De la calle Lluís el Piadós al Arco del Triunfo en Barcelona hay menos de un kilómetro, y pasadas las ocho y media de la mañana del jueves 8 de agosto, Jordi Turull, el secretario general de Junts, al igual que los tres agentes de paisano de los Mossos, le dijeron al expresidente de la Generalitat que había que correr. Todo estaba muy medido en el tiempo y en el espacio en el que se iba a escenificar la prometida aparición pública del hombre que lleva siete años huido de la Justicia. El resto de las promesas se iban a quedar en nada. El guion estaba escrito y no se podía cambiar.

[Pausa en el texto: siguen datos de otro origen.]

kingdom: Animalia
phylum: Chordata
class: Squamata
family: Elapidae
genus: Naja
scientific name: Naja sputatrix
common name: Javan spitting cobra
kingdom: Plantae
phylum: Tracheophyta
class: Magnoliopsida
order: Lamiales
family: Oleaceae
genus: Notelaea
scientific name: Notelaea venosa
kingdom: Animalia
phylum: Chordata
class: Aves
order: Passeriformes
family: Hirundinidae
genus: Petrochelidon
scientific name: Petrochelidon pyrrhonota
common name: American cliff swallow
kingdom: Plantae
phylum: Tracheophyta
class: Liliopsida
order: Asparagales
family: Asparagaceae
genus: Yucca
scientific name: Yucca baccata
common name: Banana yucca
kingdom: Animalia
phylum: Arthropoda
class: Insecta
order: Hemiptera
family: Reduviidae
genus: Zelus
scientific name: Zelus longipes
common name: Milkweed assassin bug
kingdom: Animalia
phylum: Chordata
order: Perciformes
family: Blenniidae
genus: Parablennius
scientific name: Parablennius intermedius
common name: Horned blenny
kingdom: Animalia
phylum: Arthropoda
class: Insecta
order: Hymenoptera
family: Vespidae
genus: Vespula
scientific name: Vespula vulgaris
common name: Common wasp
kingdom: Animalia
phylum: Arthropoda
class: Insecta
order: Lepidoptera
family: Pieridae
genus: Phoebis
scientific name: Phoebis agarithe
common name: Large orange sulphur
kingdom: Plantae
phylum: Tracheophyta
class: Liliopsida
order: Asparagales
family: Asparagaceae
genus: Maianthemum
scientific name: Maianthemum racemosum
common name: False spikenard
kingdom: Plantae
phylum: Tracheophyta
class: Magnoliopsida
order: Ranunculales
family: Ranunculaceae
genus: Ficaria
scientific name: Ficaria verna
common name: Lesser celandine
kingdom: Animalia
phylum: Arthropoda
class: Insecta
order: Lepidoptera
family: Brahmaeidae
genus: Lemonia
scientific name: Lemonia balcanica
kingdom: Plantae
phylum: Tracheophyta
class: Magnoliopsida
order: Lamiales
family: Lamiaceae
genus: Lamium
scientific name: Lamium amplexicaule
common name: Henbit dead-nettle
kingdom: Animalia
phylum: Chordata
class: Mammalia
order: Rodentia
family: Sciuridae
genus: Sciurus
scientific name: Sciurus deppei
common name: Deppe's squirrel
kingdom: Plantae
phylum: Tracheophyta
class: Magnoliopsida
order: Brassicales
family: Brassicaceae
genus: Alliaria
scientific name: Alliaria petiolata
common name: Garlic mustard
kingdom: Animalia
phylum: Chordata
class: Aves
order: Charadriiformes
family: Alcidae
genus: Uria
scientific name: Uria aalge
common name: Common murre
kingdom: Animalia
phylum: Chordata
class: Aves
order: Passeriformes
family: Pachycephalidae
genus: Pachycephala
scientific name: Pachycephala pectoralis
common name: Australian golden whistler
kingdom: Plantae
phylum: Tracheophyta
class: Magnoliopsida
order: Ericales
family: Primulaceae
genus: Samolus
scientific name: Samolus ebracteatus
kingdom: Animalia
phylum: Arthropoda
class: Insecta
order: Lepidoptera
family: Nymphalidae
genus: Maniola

Los cinco hombres caminaron por el centro de la calzada a grandes pasos. Al fondo, ya en la Avenida de Lluis Companys, comenzaron a oírse los gritos de “president, president” proferidos por una pequeña multitud de cinco mil personas llegadas desde toda Cataluña, algunos con sus varas de alcalde y otros, como el presidente del Parlament, dispuestos a acompañar al protagonista del “remake” televisivo de la divertida trilogía sobre cuatro “magos” capaces de engañar y confundir con sus actuaciones escapistas a todo el FBI. Si en la ficción era posible, ¿por qué no iba a serlo en la realidad de la España de 2024?
Perdido entre la multitud, nervioso y con el miedo reflejado en su rostro, pantalón vaquero, zapatillas de deporte, chaqueta azul y corbata presidencial, Carles subió de forma apresurada al pequeño escenario que el alcalde socialista de Barcelona, Jaume Collboni, había permitido que se montara, incluida la falsa puerta por la que iba a desaparecer, urgido por las prisas de su abogado, Gonzalo Boye, que no dudaría en acudir a la sesión de investidura en el Parlament y dejar que se le viera de forma clara y manifiesta junto a algunos de los responsables de Junts. Ninguno sabía nada acerca del paradero de Puigdemont. Les pasaba lo mismo que al resto de los congregados en el Arco del Triunfo. Es lo que tiene el espectáculo cuando se repiten las escenas, que dejan de sorprender y ser creíbles.
Con el mismo ceremonial que se utiliza en la presentación de los premios Razzie, el presidente Josep Rull se sentó en su gran sillón y esperó pacientemente a que fueran desfilando las representaciones políticas. La última, la del candidato a presidente de la Generalitat, Salvador Illa, junto a los 42 parlamentarios del PSC. El guion y el espectáculo estaban llegando a su fin. Largo discurso, exigente llamada a la aplicación de la Ley de Amnistía, rutinarias contestaciones de los distintos portavoces y votación. Ciento sesenta y ocho votos a favor, el resto en contra menos uno, el del desaparecido Carles Puigdemont, que mantuvo hasta el final el engaño de su proclamada presencia en el hemiciclo como fórmula de ganar tiempo para desaparecer.
Los socialistas ya han vuelto al poder en Cataluña. Han ganado la Generalitat y el Ayuntamiento de la capital autonómica. Todo tiene un precio, ese que siempre cambia y más en los tiempos en que vivimos. Se traicionarán los pactos, tal y como marcan los usos y costumbres del poder, y entre ataques, reproches, actuaciones judiciales, recursos a Europa e inevitables y sangrientas guerras lejos de nuestras fronteras, Pedro Sánchez abrirá su teléfono encriptado y realizará cinco llamadas, tres de felicitación y dos para informar de que el objetivo final se ha alcanzado. La historia continúa.